## Text provided
Smartphone market winners such as Apple and Google routinely get to announce record sales and revenue to dutifully impressed shareholders and analysts. Smartphone market losers, on the other hand, fend off rumors that they're seeking buyers, announce the departure of their head of sales after reporting dismal earnings, and publicly express bitterness toward an app maker abandoning their platform. From Reuters:
If Research In Motion Ltd were to hire an investment bank it would be to help it license its BlackBerry software or to negotiate a strategic investment, not to help it sell the company, a source close to RIM said on Thursday.The Canadian company, which has been reported to be looking for advisors, has not yet hired any banks, the source said. The company has said it is examining a range of strategic options.
While Geoff Duncan over at Digital Trends lays out some reasonable alternatives to an outright sale of the company -- selling patents, opening its BlackBerry network to other smartphone platforms, licensing its OS -- I'm not sure I take at face value the anonymous source's claim that the company isn't interested in selling itself. I smell spin. Also from Reuters:
Nokia dropped its sales chief and promised to slash more costs, as Chief Executive Stephen Elop battles to reinvent the cellphone maker to compete with smartphone rivals.The Finnish company, which is expected to be overtaken as the world's biggest handset maker by Samsung Electronics, swung to a net loss of 1.6 billion euros in the first quarter, hit by falling sales and heavy restructuring charges.

Data records:
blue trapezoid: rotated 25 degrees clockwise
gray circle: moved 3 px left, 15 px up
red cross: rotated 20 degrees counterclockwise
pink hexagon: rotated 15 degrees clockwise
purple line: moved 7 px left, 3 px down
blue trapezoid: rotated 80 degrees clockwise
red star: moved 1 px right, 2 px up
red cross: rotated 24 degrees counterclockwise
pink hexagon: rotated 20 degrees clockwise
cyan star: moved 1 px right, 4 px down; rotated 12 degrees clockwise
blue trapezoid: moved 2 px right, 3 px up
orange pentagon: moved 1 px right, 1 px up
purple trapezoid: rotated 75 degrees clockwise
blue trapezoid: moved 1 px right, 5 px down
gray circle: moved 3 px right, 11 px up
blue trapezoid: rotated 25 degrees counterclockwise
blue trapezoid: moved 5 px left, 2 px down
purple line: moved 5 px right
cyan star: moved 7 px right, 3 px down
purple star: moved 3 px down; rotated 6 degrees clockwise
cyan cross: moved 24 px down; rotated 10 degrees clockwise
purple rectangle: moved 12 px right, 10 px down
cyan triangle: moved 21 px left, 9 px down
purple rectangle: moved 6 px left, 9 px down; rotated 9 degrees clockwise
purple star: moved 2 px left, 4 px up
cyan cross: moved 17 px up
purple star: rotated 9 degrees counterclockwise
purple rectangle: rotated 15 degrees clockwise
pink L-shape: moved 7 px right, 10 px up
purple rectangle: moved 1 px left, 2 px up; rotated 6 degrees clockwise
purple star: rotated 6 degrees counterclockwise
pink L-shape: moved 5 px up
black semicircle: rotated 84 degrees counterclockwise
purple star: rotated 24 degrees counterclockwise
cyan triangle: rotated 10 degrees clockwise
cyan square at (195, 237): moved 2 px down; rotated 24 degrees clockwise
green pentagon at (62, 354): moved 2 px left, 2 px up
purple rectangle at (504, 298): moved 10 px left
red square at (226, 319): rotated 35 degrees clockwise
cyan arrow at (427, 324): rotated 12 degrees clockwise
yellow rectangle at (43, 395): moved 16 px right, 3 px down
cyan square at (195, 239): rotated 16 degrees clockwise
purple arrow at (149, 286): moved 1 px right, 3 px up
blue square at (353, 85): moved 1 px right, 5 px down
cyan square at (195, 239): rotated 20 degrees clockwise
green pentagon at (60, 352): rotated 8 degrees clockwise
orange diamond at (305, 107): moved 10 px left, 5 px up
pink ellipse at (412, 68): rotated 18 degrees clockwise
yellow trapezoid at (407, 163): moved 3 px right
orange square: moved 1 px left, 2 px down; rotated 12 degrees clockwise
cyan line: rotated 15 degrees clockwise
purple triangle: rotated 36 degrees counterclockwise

## Work order
Continue the article on struggling smartphone makers, starting after its final sentence about Nokia's first-quarter loss.

## Answer area
The article goes on to quote analysts who give Elop varying amounts of time to prove that Nokia's partnership with Microsoft was the correct strategy. But if it turns out to be the wrong strategy -- and early indications aren't promising -- where does that leave Nokia, with or without Elop? I wouldn't want to be a Nokia shareholder these days. FInally, from the Wall Street Journal, we learn that an RIM executive is not handling well the news that video voice mail app maker YouMail will no longer make apps for the BlackBerry. "Alec Saunders, RIM’s vice president for developer relations and an aggressive evangelist for the company ... posted a strongly worded response on his personal blog," the WSJ reported. After dismissing YouMail because it “simply wasn’t a marquee partner for us at RIM” ("I was never that into you anyway!"), Saunders gets personal toward YouMail CEO Alex Quilici:
“Alex, one (former) CEO to another, one entrepreneur to another – I think it’s time to hang up the spurs cowboy. From where I sit, it looks like YouMail needed to pivot five years ago to remain relevant, and you missed the window."
Yes, that's an RIM executive telling somebody else they missed the boat. Priceless.